Use 0 replicas while building up your initial large index, and then enable replicas later on and let them catch up. Just beware that a node failure when you have 0 replicas means you have lost data (your cluster is red) since there is no redundancy. If you plan to call optimize (because no more documents will be added), it is a good idea to do that after finishing indexing and before increasing the replica count so replication can just copy the optimized segment(s). See update index settings for details.

Index buffer size

If your node is doing only heavy indexing, be sure indices.memory.index_buffer_size is large enough to give at most ~512 MB indexing buffer per active shard (beyond that indexing performance does not typically improve). Elasticsearch takes that setting (a percentage of the java heap or an absolute byte-size), and divides it equally among the currently active shards on the node subject to min_index_buffer_size and max_index_buffer_size values; larger values means Lucene writes larger initial segments which reduces future merge pressure.

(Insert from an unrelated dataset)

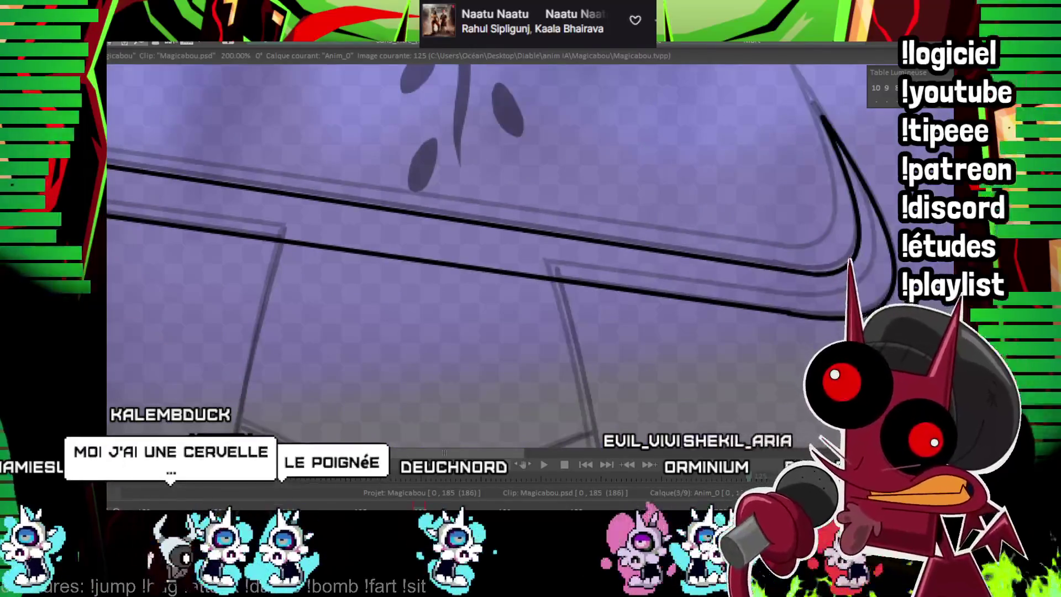
Step: Ink the robe's bottom curve and left edge on frame 125, then advance to frame 126
scroll(562, 244, "down", 2)
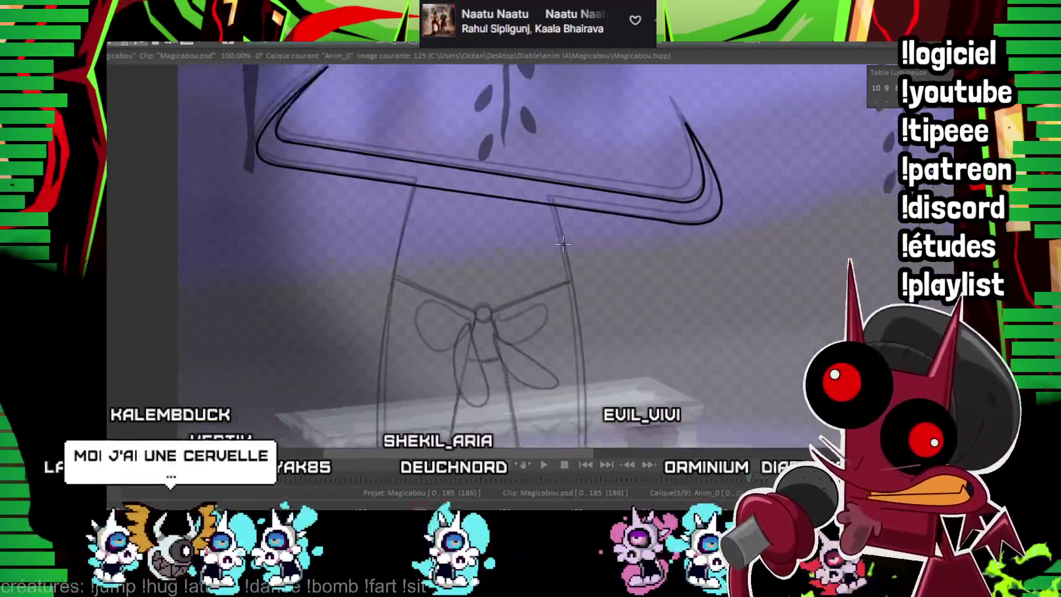
left_click_drag(563, 244, 641, 161)
left_click_drag(525, 285, 299, 239)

The default is 10% which is often plenty: for example, if you have 5 active shards on a node, and your heap is 25 GB, then each shard gets 1/5th of 10% of 25 GB = 512 MB (already the maximum). After dedicated heavy indexing, lower this setting back to its default (currently 10%) so search-time data structures have plenty of RAM to use. Note that this is not yet a dynamic setting; there is an issue open to fix that.

The number of bytes currently in use by the index buffer was added to the indices stats API in 1.3.0. You can see it by looking at the indices.segments.index_writer_memory value. This is not yet plotted in Marvel and will be added in the coming version, but you can add a chart yourself (Marvel still collects the data).

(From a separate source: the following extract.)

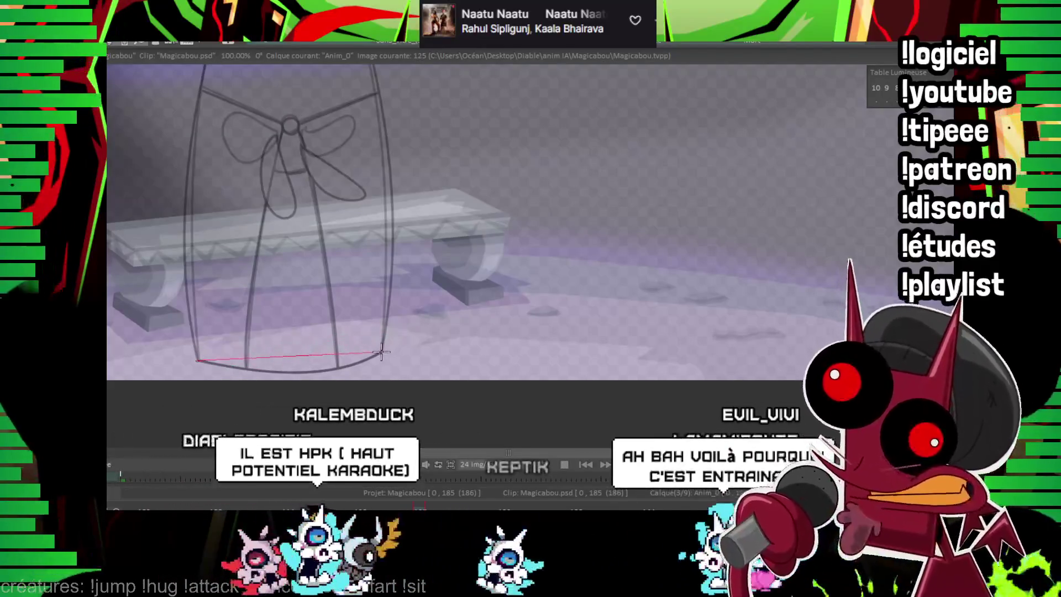
left_click(371, 308)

Coming in 1.4.0, the indices stats API also shows exactly how much RAM buffer was allocated to each active shard as indices.segments.index_writer_max_memory. To see these values per-shard for a given index, use the http://host:9200/<indexName>/_stats?level=shards; this will return the stats per shard as well as the totals across all shards.

Use auto id or pick a good id

If you do not care what id your documents have, let Elasticsearch automatically assign them: this case is optimized (as of 1.2) to save an ID and version lookup per document, and you can see the performance difference in Elasticsearch's nightly indexing benchmarks (compare the Fast and FastUpdate lines).

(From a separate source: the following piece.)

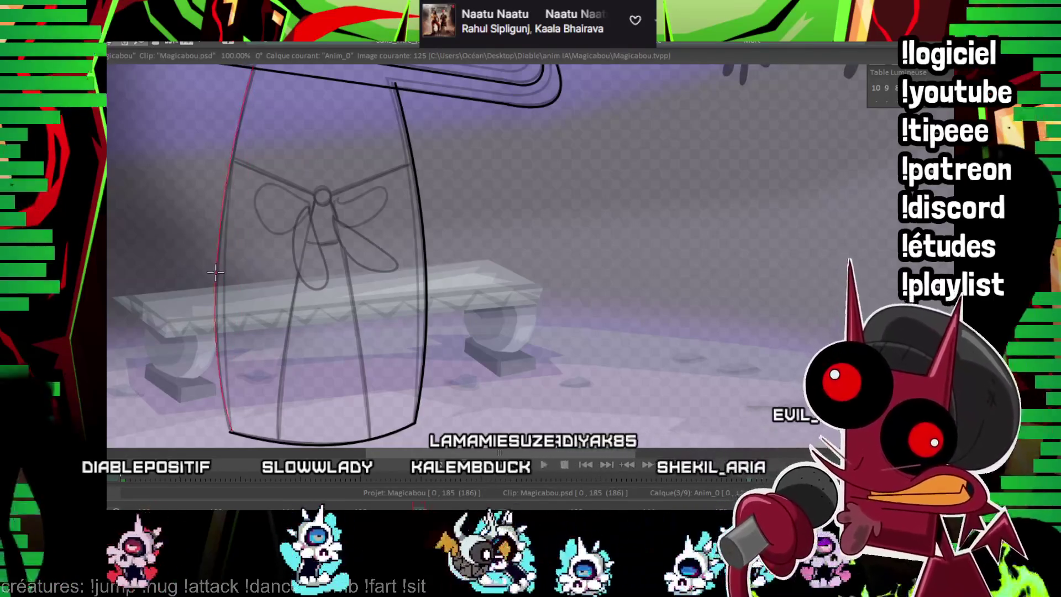
key("Return")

If you do have your own ids, try to pick one that is fast for Lucene if that is under your control, and upgrade to at least 1.3.2 since there were further optimizations to id lookup. Just remember that java's UUID.randomUUID() is the worst choice for an id because it has no predictability or pattern on how ids are assigned to segments, causing a seek per segment in the worst case.

You can see the difference in indexing rate as reported by Marvel when using Flake IDs:

versus using fully random UUIDs:

Coming in 1.4.0, we have switched Elasticsearch's auto-generated IDs from random UUIDs to Flake IDs.

If you are curious about the low-level operations Lucene is doing on your index, try enabling lucene.iw TRACE logging (available in 1.2). This produces very verbose output but can be helpful to understand what is happening at the Lucene IndexWriter level. The output is very low-level; Marvel provides a much better real-time graphical view on what is happening to the index.

Scaling out

Remember, we focused here on tuning performance for a single shard (Lucene index) but once you are happy with that, where Elasticsearch really shines is in easily scaling out your indexing and searching across a full cluster of machines. So be sure to increase your shard count again (the default is currently 5), which buys you concurrency across machines, a larger maximum index size, and lower latency when searching. Also remember to increase your replicas to at least 1 so you have redundancy to hardware failures.

Finally, if you are still having trouble, get in touch, e.g. through the Elasticsearch user list. Maybe there is an exciting bug to fix (patches are always welcome!).